Franco Arcidiaco di Reggio Calabria e Alessandro Romano di Partinico, in provincia di Palermo, (nell'ordine nella foto) sono i vincitori di aprile di Vota il ristorante e vinci il vino.
Franco Arcidiaco possiede una casa editrice e dirige un periodico culturale. In questi giorni si trova a Torino per la Fiera del Libro. Ama il buon cibo e la lingua italiana. “Trovo che le recensioni di alcune riviste enogastronomiche non siano scritte molto bene e così ho deciso di scriverne una io. Io e mia moglie siamo due gastronauti, appassionati del buon cibo. Non amo la cucina sperimentale e quella molecolare che invece mia moglie difende. Ho la fissazione del territorio, devo sempre mangiare dei cibi che lo rappresentino”.
Alessandro Romano è un insegnante di lingue. Si definisce un “buongustaio”. Ama il cus cus, gli spumanti rosé e Calvino. “Apprezzo i ristoranti che propongono una cucina tradizionale, autentica con ingredienti scelti e magari anche un po’ dimenticati. Anche il vino mi appassiona. Amo moltissimo le bollicine che danno alla vita la giusta dose di allegria”.
Trattoria Al Padrino – Messina
di Franco Arcidiaco
Messina è una città di grandi tradizioni gastronomiche di livello popolare, come del resto tutte le città portuali. Qui però non ci troviamo al cospetto di una città con un grande porto, ma di un porto con una città attorno; qualcuno ha scritto che a Messina ti trovi sempre sul punto di partire, in realtà la città ti trasmette un senso straniante di provvisorio e di precario, ti senti di passaggio anche quando hai in programma di fermarti. In casi come questi il cibo diventa rifugio e consolazione. Fino a vent'anni fa Messina ti offriva, oltre a un buon numero di serie trattorie popolari, tre veri templi di alta ristorazione, il mitico Alberto, il Galeone, dall'impareggiabile location sullo Stretto, e il classicissimo Nunnari, dove sembrava che il tempo si fosse fermato agli anni '50. Oggi sono scomparsi tutti e il testimone della buona cucina messinese è rimasto nelle mani di poche trattorie resistenti. Una di queste è senza dubbio Al Padrino, il mio caro amico Pietro Denaro è andato in pensione anzitempo e ha lasciato il locale nelle mani dei volenterosi nipoti.
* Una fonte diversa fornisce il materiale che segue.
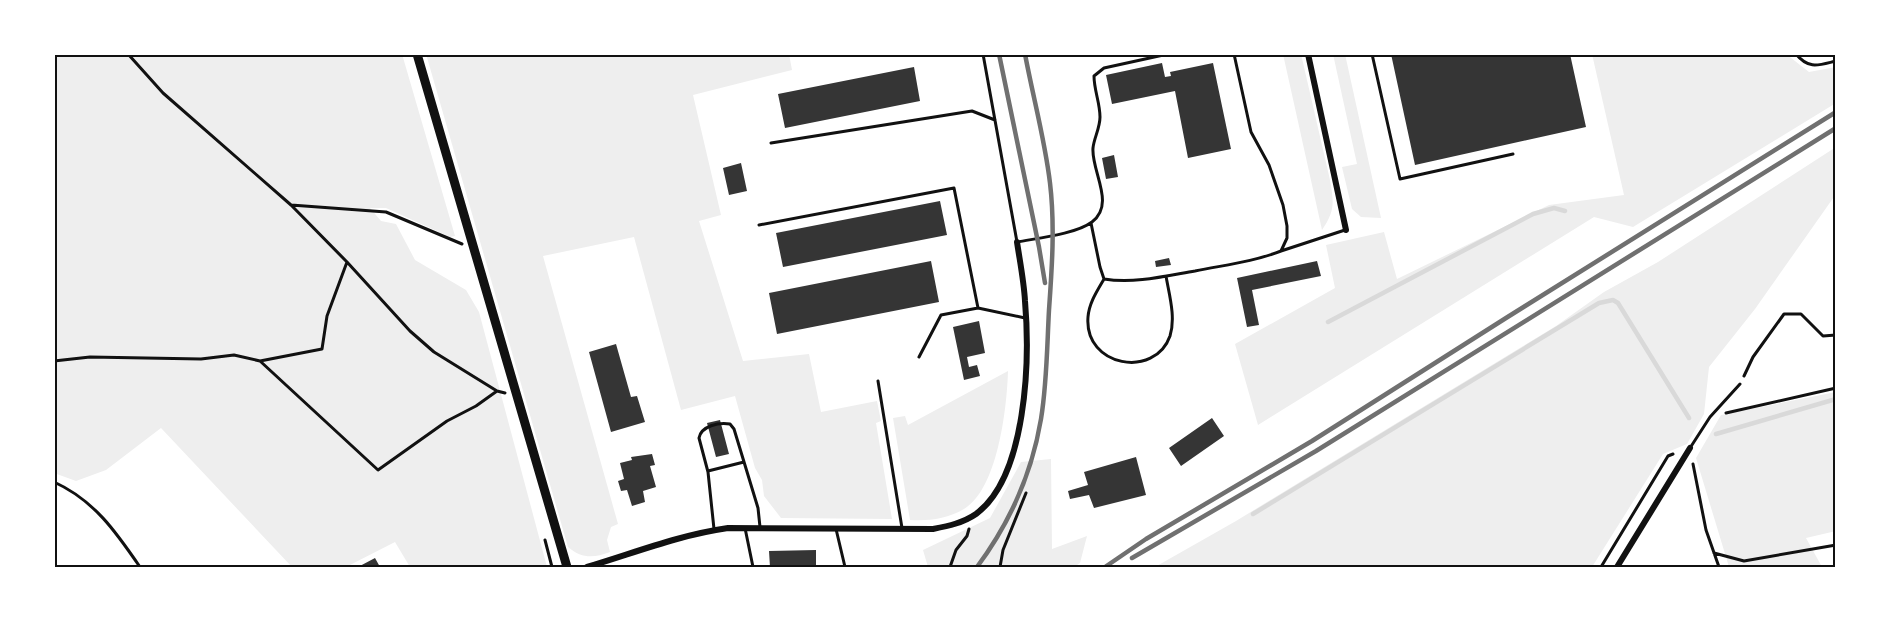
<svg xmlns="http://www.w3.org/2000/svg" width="1890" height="621" font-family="Cabin,sans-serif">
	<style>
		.green { fill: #eee }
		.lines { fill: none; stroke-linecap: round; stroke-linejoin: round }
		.stream { stroke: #d9d9d9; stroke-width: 4.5 }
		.building { fill: #353535 }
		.path { stroke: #111; stroke-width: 3 }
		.service { stroke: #111; stroke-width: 3 }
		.minor { stroke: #111; stroke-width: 6 }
		.secondary { stroke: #111; stroke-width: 9 }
		.rail { stroke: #707070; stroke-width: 4.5 }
		.neatline { fill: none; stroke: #111; stroke-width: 2 }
	</style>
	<rect width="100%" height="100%" fill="#fff"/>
	<path class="green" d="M54,54H402L455,236L450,237L386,208H370L381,221L396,224L415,260L466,290L479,312L547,567H410L395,542L346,567H292L161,428L106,470L76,481L54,473Z
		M426,54H789L792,70L693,95L721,215L699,221L743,361L809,354L821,412L877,401L881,421L876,423L892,519L781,518L764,496L762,480L755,468L735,396L681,410L634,237L543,256L618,524L611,527L607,540L610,552C594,558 582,559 568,547Z
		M1283,54H1301L1330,180C1334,203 1335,211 1322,230Z
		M1333,54H1345L1381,218L1361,217L1352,209L1342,167L1357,164Z
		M1592,54H1786L1809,72L1836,67V103L1633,227L1594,217L1258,425L1235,344L1335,288L1326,245L1384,232L1397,279L1549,205L1624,195Z
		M1836,147V194L1755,309L1709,367L1704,414L1687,444L1663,454L1592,567H1155L1236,521L1556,326L1604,292L1658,262Z
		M1008,371C1007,407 998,489 964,509C947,519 929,521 910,520L893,418L905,416L908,425Z
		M1836,392V531L1806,538L1822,567H1729L1696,458L1721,415Z
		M1051,459L1052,549L1087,536L1080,563L1074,567H928L923,550L990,518L1021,462Z"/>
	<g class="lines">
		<path class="stream" d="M1328,322L1533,214L1554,208L1565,211
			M1716,434L1836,399
			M1253,514L1599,303L1613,300L1618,303L1689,418"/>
	</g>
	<path class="building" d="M1391,54H1570L1586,127L1415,165Z
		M1162,63L1165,77L1171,76L1170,72L1213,63L1231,149L1188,158L1175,91L1112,104L1106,75Z
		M914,67L920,101L785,128L778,94Z
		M1114,155L1118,177L1106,179L1102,158Z
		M741,163L747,191L729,195L723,168Z
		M940,201L947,235L783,267L776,233Z
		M1169,258L1171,265L1156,267L1155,261Z
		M931,261L939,302L777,334L769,293Z
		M1317,261L1321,276L1252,290L1259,325L1247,327L1237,278Z
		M979,321L985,353L967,357L969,367L977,365L980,376L964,380L953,327Z
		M616,344L631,397L637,396L645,422L611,432L589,352Z
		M1212,418L1224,436L1181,466L1169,448Z
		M720,420L729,454L716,457L707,423Z
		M652,454L655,465L650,466L656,487L643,491L645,502L632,506L627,490L621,491L618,481L624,479L620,463L632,460L631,457Z
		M1136,457L1146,495L1094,508L1089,495L1070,499L1068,491L1088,485L1084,472Z
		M816,550V567H770L769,551Z
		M375,558L380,567H358Z"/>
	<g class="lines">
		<path class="path" d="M128,54L163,93L291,205L386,212L462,244
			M1796,54C1809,70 1819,65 1836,61
			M291,205L347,262L410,331L434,352L497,391
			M347,262L327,316L322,349L260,361L378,470L447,421L476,406L497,391L505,393
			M54,361L90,357L201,359L234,355L260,361
			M1744,376L1753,357L1784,314H1801L1823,336L1836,335
			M1726,413L1836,388
			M1693,464L1706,530L1719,567
			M545,540L552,567
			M1714,553L1744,561L1836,545
			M950,567L956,550L967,536L969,529
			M1000,567L1003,550L1026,493
			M1601,567L1668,456L1673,454"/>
		<path class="service" d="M983,54L1017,242C1038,238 1076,234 1092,222C1116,204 1091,171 1093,148C1094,138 1100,128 1100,117C1100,103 1094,90 1094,76L1104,68L1168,54
			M1372,54L1400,179L1513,154
			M771,143L972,111L995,120
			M1091,223L1100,267L1104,279C1097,291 1089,303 1088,317C1084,367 1155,379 1170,336C1176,317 1169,294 1166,276
			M759,225L954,188L978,308L1025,318
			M1281,251L1345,230
			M1104,279C1134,284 1166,276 1195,271C1224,265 1253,262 1281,251L1287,238V226L1283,205L1269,165L1251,132L1234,54
			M919,357L941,315L978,308
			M878,381L902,528
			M1690,448L1710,417L1740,384
			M708,471L744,462
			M54,482C94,500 116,532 140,567
			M745,528L753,567
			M714,529L708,472L699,438C701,426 719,422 730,424L734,429L758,508L760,527
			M836,529L845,567"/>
		<path class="minor" d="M1308,54L1346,230
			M587,567C634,553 679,535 728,528L933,529C948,526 963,523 976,514C1027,476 1030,360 1025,301C1024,282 1020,262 1017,242
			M1617,567L1690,448"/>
		<path class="secondary" d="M417,54L567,567"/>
		<path class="rail" d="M999,54L1039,247L1045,283
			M1132,558L1316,451L1836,128
			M977,567C1009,524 1032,473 1041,419C1047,383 1047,346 1049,310C1052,268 1055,225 1050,183C1045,140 1033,97 1025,54
			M1105,567L1146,539L1312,441L1506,318L1836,112"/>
	</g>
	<rect width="1890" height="621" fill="none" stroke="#ffffff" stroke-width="111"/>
	<rect x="56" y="56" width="1778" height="510" class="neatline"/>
</svg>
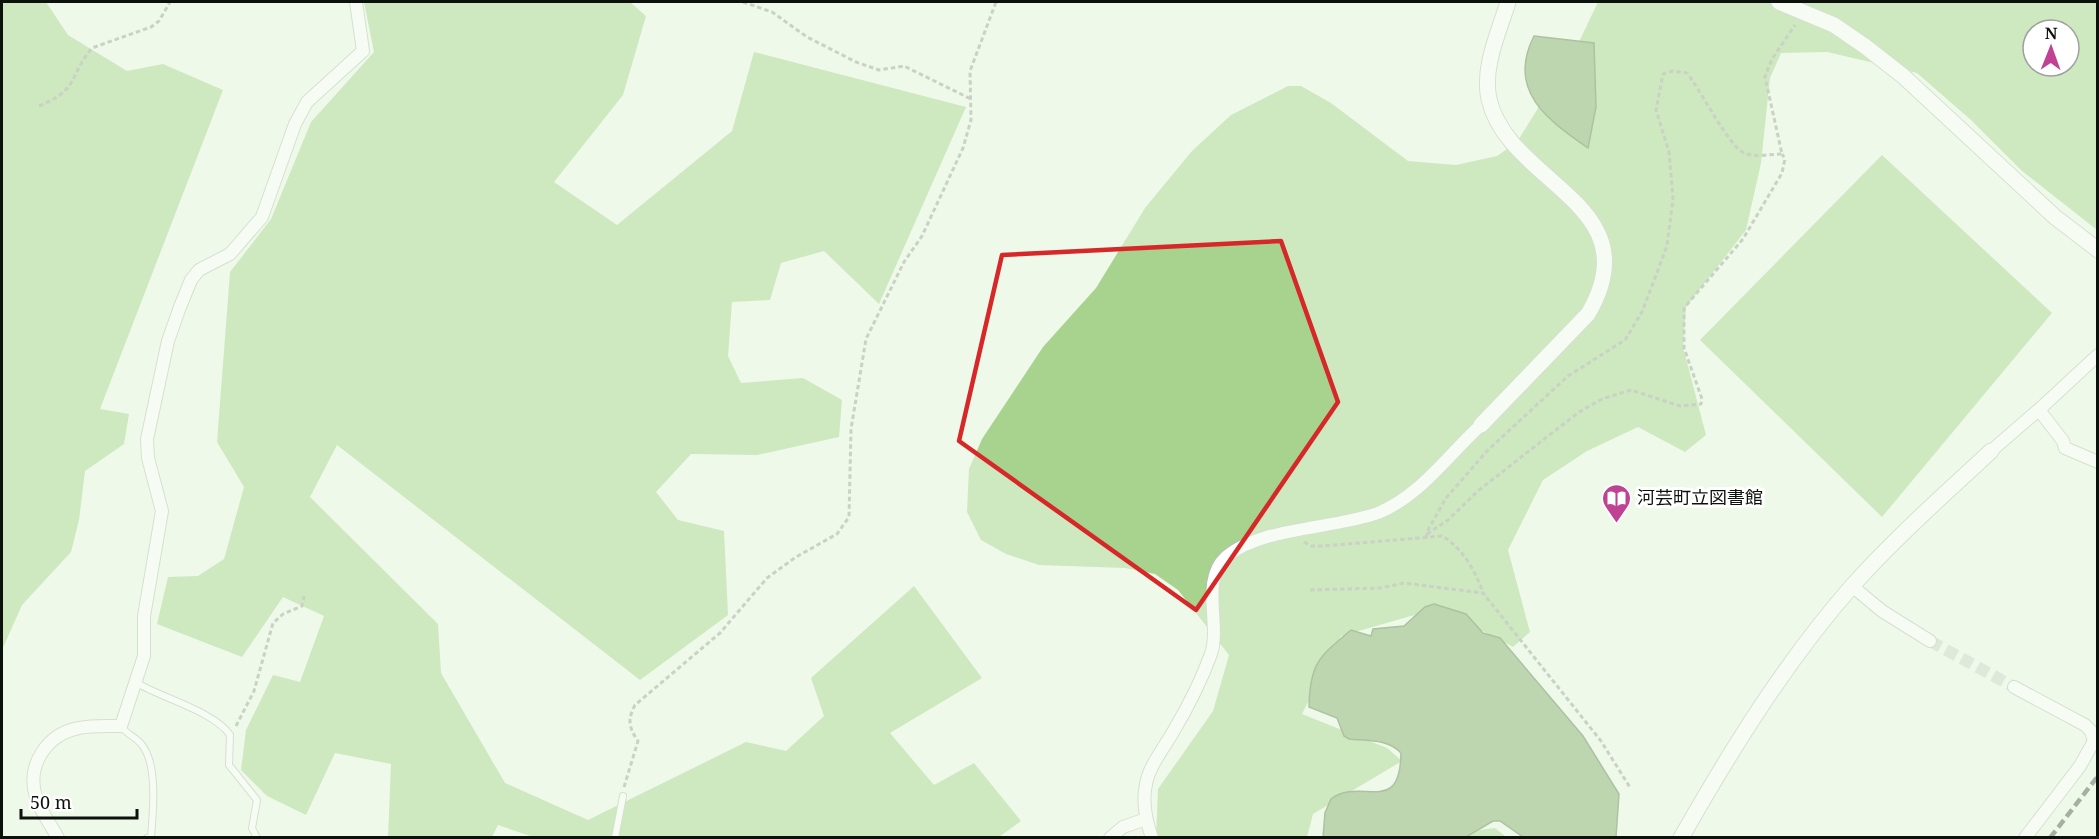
<svg xmlns="http://www.w3.org/2000/svg" width="2099" height="839" viewBox="0 0 2099 839" font-family="'Noto Serif','Noto Sans JP',serif">
  <style>
    .green { fill: #a7d38e; fill-rule: evenodd }
    .water { fill: #81ac68; stroke: #5e7e4c; stroke-width: 1.5 }
    .lines { fill: none; stroke-linecap: round; stroke-linejoin: round }
    .minor-tunnel { stroke: #cdd6c9; stroke-width: 12; stroke-dasharray: 12 6; stroke-linecap: butt }
    .service-casing { stroke: #b7c1b3; stroke-width: 8 }
    .minor-casing { stroke: #b7c1b3; stroke-width: 14 }
    .tertiary-casing { stroke: #b7c1b3; stroke-width: 17 }
    .path { stroke: #9ba297; stroke-width: 3; stroke-dasharray: 4.5 3; stroke-linecap: butt }
    .service { stroke: #fff; stroke-width: 6 }
    .minor { stroke: #fff; stroke-width: 12 }
    .tertiary { stroke: #fff; stroke-width: 15 }
    .rail { stroke: #4f554d; stroke-width: 4.5; stroke-dasharray: 9 4.5; stroke-linecap: butt }
    .marked { fill: none; stroke: #d62828; stroke-width: 4.5; stroke-linejoin: round }
    .labels { text-anchor: middle; stroke-width: 6; stroke-linejoin: round; paint-order: stroke }
    .poi-label { font-size: 18px; fill: #0d110c; stroke: #fff; text-anchor: start }
  </style>
  <rect width="100%" height="100%" fill="#eff9ea"/>
  <g class="green">
    <path d="M 2,2 L 46,2 L 68,35 L 127,71 L 163,64 L 223,90 L 100,409 L 129,414 L 124,444 L 85,471 L 79,520 L 71,552 L 22,605 L 2,650 Z"/>
    <path d="M 364,2 L 630,2 L 646,16 L 623,95 L 554,182 L 617,225 L 732,131 L 754,52 L 966,107 L 879,304 L 824,251 L 781,263 L 770,300 L 732,302 L 728,356 L 741,383 L 803,378 L 842,400 L 839,437 L 757,455 L 691,454 L 656,492 L 678,520 L 724,531 L 728,615 L 640,680 L 337,445 L 310,497 L 438,624 L 441,673 L 505,783 L 588,820 L 746,742 L 786,751 L 824,716 L 811,678 L 914,586 L 982,678 L 890,733 L 934,785 L 974,763 L 1021,821 L 999,837 L 536,838 L 498,825 L 492,837 L 388,837 L 391,764 L 335,753 L 306,815 L 267,796 L 241,770 L 246,730 L 273,675 L 300,682 L 324,616 L 283,597 L 242,657 L 157,624 L 168,577 L 198,576 L 224,559 L 244,487 L 217,442 L 230,272 L 271,219 L 311,122 L 374,52 Z"/>
    <path d="M 1598,2 L 2097,2 L 2097,230 L 2022,171 L 1971,120 L 1917,73 L 1827,52 L 1781,53 L 1770,78 L 1761,163 L 1746,230 L 1686,307 L 1683,347 L 1706,435 L 1685,452 L 1638,427 L 1587,451 L 1543,480 L 1508,550 L 1530,632 L 1513,647 L 1439,608 L 1341,636 L 1302,714 L 1387,748 L 1402,761 L 1313,814 L 1307,837 L 1156,837 L 1158,789 L 1213,711 L 1229,655 L 1178,590 L 1155,574 L 1125,568 L 1039,565 L 1006,554 L 981,540 L 967,512 L 969,469 L 982,439 L 1043,347 L 1096,288 L 1145,208 L 1192,151 L 1231,115 L 1288,86 L 1301,86 L 1331,103 L 1408,161 L 1456,165 L 1497,156 L 1517,142 L 1578,44 ZM 2033,30 L 2069,30 L 2069,66 L 2033,66 Z"/>
    <path d="M 1882,155 L 2052,313 L 1882,517 L 1700,340 Z"/>
    <path d="M 1495,828 L 1506,837 L 1460,838 L 1464,832 Z"/>
  </g>
  <g class="water">
    <path d="M 1534,36 L 1594,43 L 1596,107 L 1588,148 C 1548,120 1506,91 1534,36 Z"/>
    <path d="M 1434,604 L 1466,614 L 1483,633 L 1500,638 L 1583,736 L 1619,794 L 1616,837 L 1523,837 L 1500,821 L 1493,821 L 1466,837 L 1323,837 L 1325,813 L 1331,799 C 1361,776 1400,818 1401,753 C 1388,739 1368,741 1349,739 L 1344,736 L 1337,718 L 1309,707 C 1310,663 1319,657 1351,630 L 1371,636 L 1373,629 L 1404,626 L 1425,607 Z"/>
  </g>
  <g class="lines">
    <path class="minor-tunnel" d="M 1930,641 L 2014,687"/>
    <defs>
      <g id="service">
        <path d="M 137,683 C 162,698 215,712 230,735 L 229,765 L 257,800 L 252,828 L 257,838"/>
        <path d="M 121,726 C 126,734 136,737 142,745 C 158,765 153,812 151,837 L 147,838"/>
        <path d="M 615,838 L 623,796"/>
      </g>
      <g id="minor">
        <path d="M 2039,410 L 2063,441 L 2065,448 L 2098,462"/>
        <path d="M 1991,451 L 2043,406 L 2098,355"/>
        <path d="M 1852,586 L 1882,611 L 1930,641"/>
        <path d="M 2014,687 L 2085,725 L 2091,731 L 2094,741 L 2080,766 L 2025,838"/>
        <path d="M 58,838 C 51,825 40,811 36,797 C 26,765 47,734 79,728 C 93,725 107,726 121,726 L 144,656 L 144,616 L 162,511 L 148,458 L 147,439 L 168,341 L 180,307 L 191,280 L 199,270 L 230,254 L 262,217 L 295,124 L 307,102 L 363,51 L 356,2"/>
        <path d="M 1110,838 L 1123,827 L 1146,819"/>
        <path d="M 1152,838 C 1146,821 1142,802 1146,784 C 1149,766 1164,748 1173,732 C 1188,707 1201,681 1211,654 C 1221,624 1200,581 1226,557 C 1260,527 1335,529 1378,513 C 1420,496 1448,455 1481,425"/>
      </g>
      <g id="tertiary">
        <path d="M 1779,2 L 1834,25 L 1866,47 L 1903,76 L 2055,217 L 2098,250"/>
        <path d="M 1481,425 L 1588,314 C 1653,204 1508,184 1489,99 C 1482,67 1499,32 1508,2"/>
        <path d="M 1681,838 C 1731,750 1786,661 1853,585 C 1896,537 1944,495 1991,451"/>
      </g>
    </defs>
    <use href="#service" class="service-casing"/>
    <use href="#minor" class="minor-casing"/>
    <use href="#tertiary" class="tertiary-casing"/>
    <g class="path">
      <path d="M 743,2 L 772,12 L 807,37 L 856,62 L 879,70 L 904,66 L 971,99"/>
      <path d="M 39,106 C 80,89 68,77 92,48 L 151,27 L 159,21 L 170,2"/>
      <path d="M 1427,534 L 1448,520 L 1479,490 L 1579,412 L 1602,399 L 1631,390 L 1680,406 L 1701,404 L 1702,399 L 1684,348 L 1684,308 L 1743,239 L 1782,173 L 1785,159 L 1782,154"/>
      <path d="M 1426,538 L 1428,530 L 1446,498 L 1487,451 L 1568,376 L 1625,340 L 1642,312 L 1667,246 L 1673,199 L 1669,152 L 1656,110 L 1663,74 L 1673,71 L 1687,73 C 1700,89 1728,145 1744,153 C 1755,158 1770,154 1782,154 L 1765,77 L 1772,59 L 1795,25"/>
      <path d="M 1304,542 L 1311,546 L 1323,546 L 1442,536 C 1462,547 1476,572 1483,593"/>
      <path d="M 1310,590 L 1380,588 L 1404,583 L 1483,593 L 1601,741 L 1631,789"/>
      <path d="M 236,726 L 254,691 L 273,623 L 283,614 L 302,606 L 304,596"/>
      <path d="M 624,787 L 638,741 C 629,728 627,720 635,705 L 720,633 L 767,578 L 796,557 L 837,534 L 849,517 L 851,429 L 866,339 L 904,262 L 922,236 L 963,148 L 971,120 L 970,71 L 996,2"/>
    </g>
    <use href="#service" class="service"/>
    <use href="#minor" class="minor"/>
    <use href="#tertiary" class="tertiary"/>
    <path class="rail" d="M 2050,838 L 2098,776"/>
  </g>
  <path d="M0 0H2099V839H0ZM 1281,241 L 1338,402 L 1196,610 L 959,441 L 1002,255 Z" fill="#eff9ea" fill-opacity=".55" fill-rule="evenodd"/>
  <path class="marked" d="M 1281,241 L 1338,402 L 1196,610 L 959,441 L 1002,255 Z"/>
  <defs>
    <symbol id="library-pin" viewBox="-11 -11 22 30"><path d="M0 17L-7.5 6A9.5 9.5 0 1 1 7.5 6Z" fill="#bf4392" stroke="#fff"/><path d="M-6-4Q-3-5.5-.7-3.5V5Q-3 3-6 4ZM6-4Q3-5.5 .7-3.5V5Q3 3 6 4Z" fill="#fff"/></symbol>
  </defs>
  <g fill-rule="evenodd">
    <use href="#library-pin" x="1600" y="482" width="33" height="45"/>
  </g>
  <g class="labels">
    <g class="poi-label">
      <text x="1637" y="504">河芸町立図書館</text>
    </g>
  </g>
  <rect width="2099" height="839" fill="none" stroke="#0d110c" stroke-width="6"/>
  <g transform="translate(2051 48) rotate(1)"><circle r="28" fill="#ffffff" stroke="#9ea09e" stroke-width="1.5"/>
  <path d="M0-4.5L10 22L0 15L-10 22Z" fill="#bf4392"/>
  <text y="-9" font-size="16" font-weight="bold" text-anchor="middle" fill="#0d110c">N</text>
  </g>
  <path d="M21 809v9h116v-9" fill="none" stroke="#0d110c" stroke-width="3"/>
  <text x="30" y="809" font-size="18" fill="#0d110c" stroke="#ffffff" stroke-width="4.5" paint-order="stroke">50 m</text>
</svg>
Ugo ha mantenuto la tradizione dell'urlo di benvenuto, la tonalità è diversa ma la carica di simpatia è identica. Certo lo sguardo fiero di Pietro superava di gran lunga l'atteggiamento canzonatorio, il locale era il suo palcoscenico e lui vi si muoveva con consumata maestria. Oggi come ieri se sei un cliente abituale, quando varchi la soglia il tuo ingresso è annunciato a squarciagola con tanto di nome, cognome e professione; se sei un cliente di passaggio ti devi accontentare di un generico urlo di benvenuto. La qualità della cucina è immutata negli anni; mangi come a casa di una vecchia sapiente zia. I cavalli di battaglia sono la pasta con legumi riposata nel coccio, i maccheroncini alla norma, le sarde a beccafico e il sontuoso bollito ammollicato, che da solo vale un viaggio a Messina. Super affollato per il pranzo d i mezzogiorno, per una cena a due decisamente meglio la sera!
Voto: 4 stelle
Kus-Kus – Palermo
di Alessandro Romano
Arriviamo presto in questo ristorantino palermitano nato come costola di un take-away; abbiamo prenotato ma è sabato e si capisce che il locale si riempirà. Ci accomodiamo ad uno dei pochi tavolini vicini tra loro. E una certa fretta nel servizio sarà l'unica nota “in minore”: l'idea è quella di far presto perché altri arriveranno. Ma non siamo in un locale da serate romantiche, quindi passiamo senz'altro a parlare di cibo. Partiamo con un assaggio di bruschette: paté di olive nere, macco di fave, alici marinate, pesto alla trapanese (a grana grossa, ricco di mandorle, non la pappetta frullata tristemente proposta in tanti altri posti finto-tipici). Poi due cuscus di pesce: magistrali, incocciatura perfetta, grossa e irregolare. La semola è profumata di cannella e abbondante di mandorle trite (tipici tocchi trapanesi). Denso e sapido il brodo di pesce; non troppo abbondante invece il pesce sul cuscus, anche se sodo e fresc o. Io prendo una rianata, la pizza trapanese per cui è famoso “Calvino”: soffice (cottura perfetta, pasta morbida ma non appiccicosa), ricoperta da uno strato unico di pomodoro, prezzemolo, aglio e pecorino: sapore forte, deciso, un grande piatto “popolare”. Cediamo alla curiosità e proviamo un kebab “de noantri”: non il bustone precotto ma fettine sottili di maiale (be', non il massimo dell'ortodossia!) speziate e condite in loco, servite con crostoni di pane tostato e insalata. Gradevole, non indimenticabile. Terminiamo con gelo di limone, anche questo buono e soprattutto non smodatamente carico di zucchero, e la immancabile cassatella calda alla ricotta. Usciamo dopo un'ora per una cena frettolosa ma soddisfacente, con i picchi qualitativamente alti dei magnifici cus-cus e rianata. Per quanto descritto, più birra e soft-drink abbiamo pagato settanta euro in quattro. Il marsala all'uovo (esiste ancora!) era offerto dalla casa. Servizio velocissimo, come detto, ma sempre gentile e sorridente. Raccomandato se non cercate la lunga cenetta intima.